TASK DIRECTIONS
Transcribe exactly, and only, the lines from the one containing "10 324 6602" through the end of the material.

RECORDS FOR THIS EXERCISE
<<<<

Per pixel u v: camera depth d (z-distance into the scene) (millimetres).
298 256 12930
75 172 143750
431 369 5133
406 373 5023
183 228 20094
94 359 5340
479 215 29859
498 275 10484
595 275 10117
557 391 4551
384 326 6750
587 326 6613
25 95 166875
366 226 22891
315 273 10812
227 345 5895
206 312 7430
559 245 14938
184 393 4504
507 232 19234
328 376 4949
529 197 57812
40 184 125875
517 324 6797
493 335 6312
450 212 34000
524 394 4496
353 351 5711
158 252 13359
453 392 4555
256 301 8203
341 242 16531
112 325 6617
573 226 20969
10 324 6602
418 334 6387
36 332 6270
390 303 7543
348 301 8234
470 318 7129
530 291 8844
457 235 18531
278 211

>>>>

REPLY TO THE TASK
10 324 6602
418 334 6387
36 332 6270
390 303 7543
348 301 8234
470 318 7129
530 291 8844
457 235 18531
278 211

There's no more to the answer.